Besides Rezilion, its supporters include Cisco, Google, Intel, Microsoft, SAP, Siemens, Sony, VMware and MITRE
All About the CycloneDX SBOM Format
CycloneDX is an open source standard developed by the OWASP foundation. It supports a wide range of development ecosystems, a comprehensive set of use cases, and focuses on automation, ease of adoption, and progressive enhancement of SBOMs throughout build pipelines. The specification is widely used among organizations with security use cases and is equally capable of describing both open source and proprietary software.
A large and growing collection of community and officially supported open source tools are available, and the project’s website includes many examples for achieving various use cases. CycloneDX natively supports multiple standards for component identity including coordinates, Package URL, CPE, and SWID for both binary and source software artifacts.
In May, OWASP CycloneDX launched a BOM Exchange API that aims to operationalize an SBOM. It also standardizes how BOMs are published and retrieved in a software agnostic ecosystem.
In addition to Rezilion, supporters include Google, Intel, IBM, Red Hat, Oracle, Cisco and SAP.
All About SWID Tags
SWID tags were designed to provide a transparent way for organizations to track their software inventory on managed devices. SWID tags contain descriptive information about a specific software release such as the product and version.

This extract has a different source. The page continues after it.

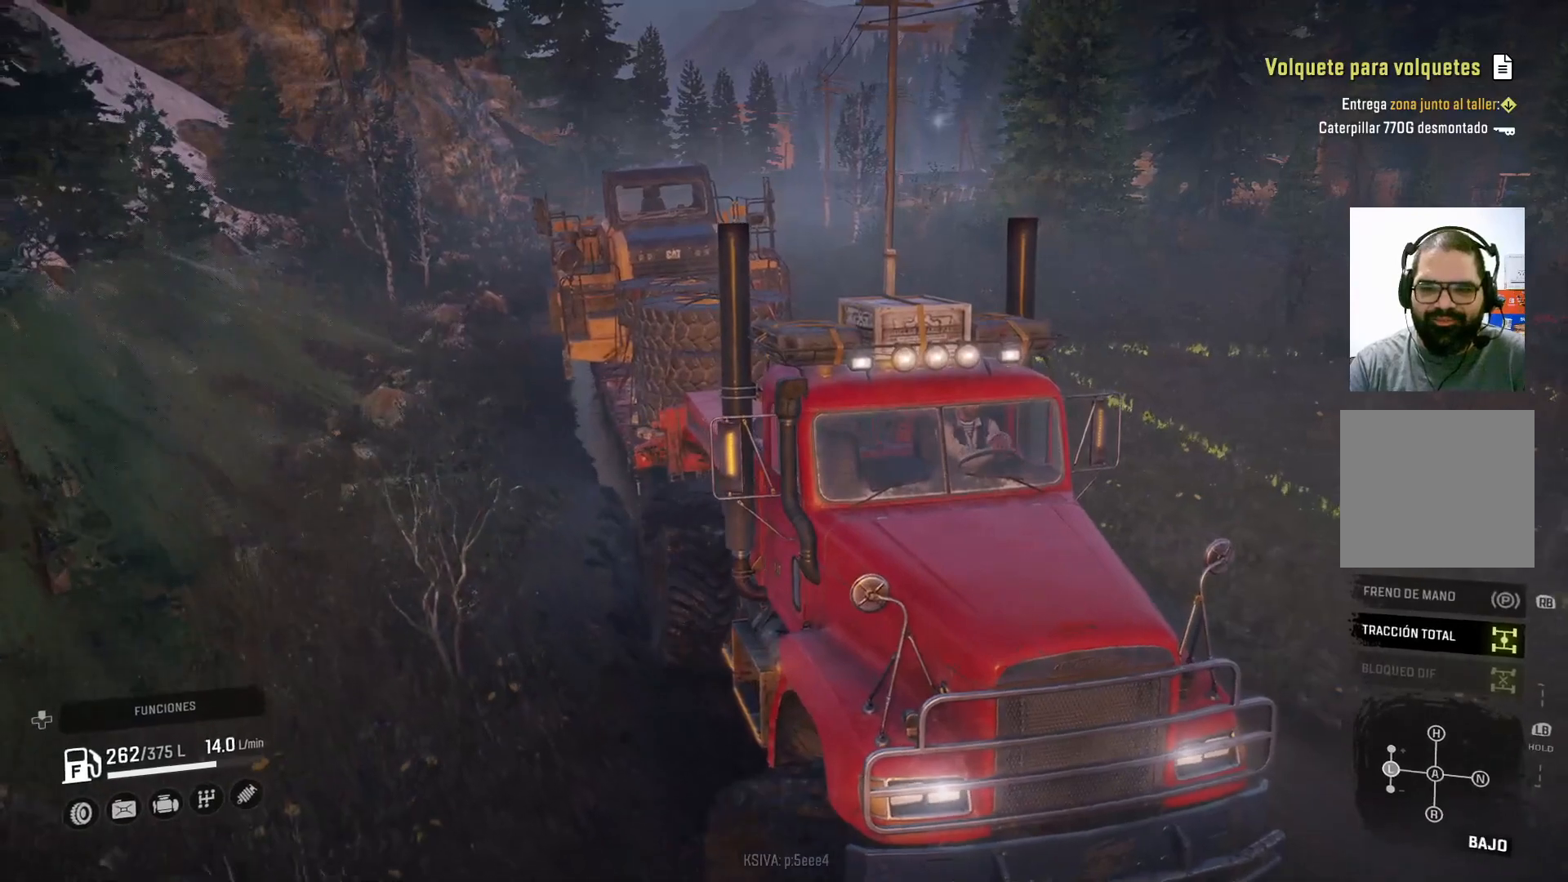
{"buttons": ["R2"], "left_stick": "left", "right_stick": "left", "events": [[400, "left_stick", "left"], [433, "right_stick", "left"]]}
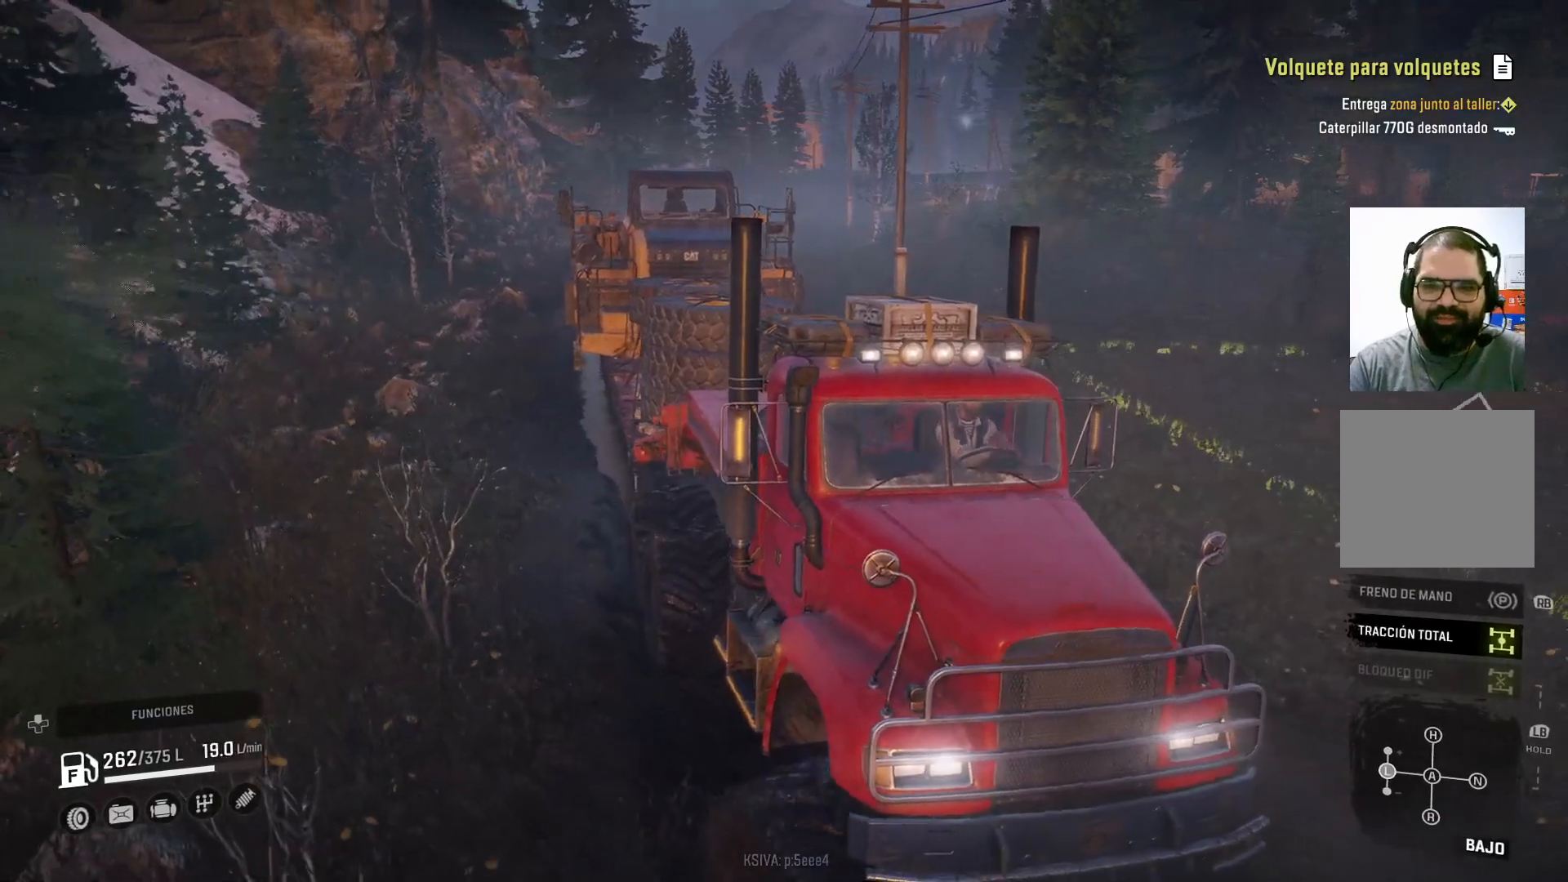
{"buttons": ["R2"], "left_stick": "center", "right_stick": "left", "events": [[267, "left_stick", "center"]]}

It also identifies the organizations and individuals that played a role in producing and distributing the product.
The SWID standard defines a product lifecycle when it is added to an endpoint during the product’s installation and then deleted when the product is uninstalled.
NIST recommends adoption of the SWID Tag standard by software producers, and multiple standards bodies, including the Trusted Computing Group (TCG) and the Internet Engineering Task Force (IETF) utilize SWID Tags in their standards.
A developer can use readily available guidance on how to develop SWID tags to configure their build pipeline to produce SWID tags automatically during the software build and packaging process. Geared at deployed software, SWID tags follow the binary artifact and are updated as changes are made to the compiled codebase. This lends itself to integration with automated scanning, and a variety of risk management use cases and tooling, NIST said.
NIST is working with the IETF to develop multiple specifications that use SWID Tags. It is also working to incorporate SWID Tag data into the National Vulnerability Database’s (NVD) vulnerability dataset and has incorporated the use of SWID Tag data into Security Content Automation Protocol (SCAP) version 1.3.
The NTIA has made a point of not endorsing any of these standards. It is up to individual organizations to determine which one best meets their needs.
A Dynamic SBOM Leads to Better Software Security
Regardless of format, in order for an SBOM to offer security, it must be dynamic. In fact, SBOMs that are not dynamic—able to easily and automatically account for the constant change swirling around the software landscape—are of minimal use. They’re static entities in the midst of ongoing shifts. It’s the “dynamic” and automation part of these documents that make them true security tools.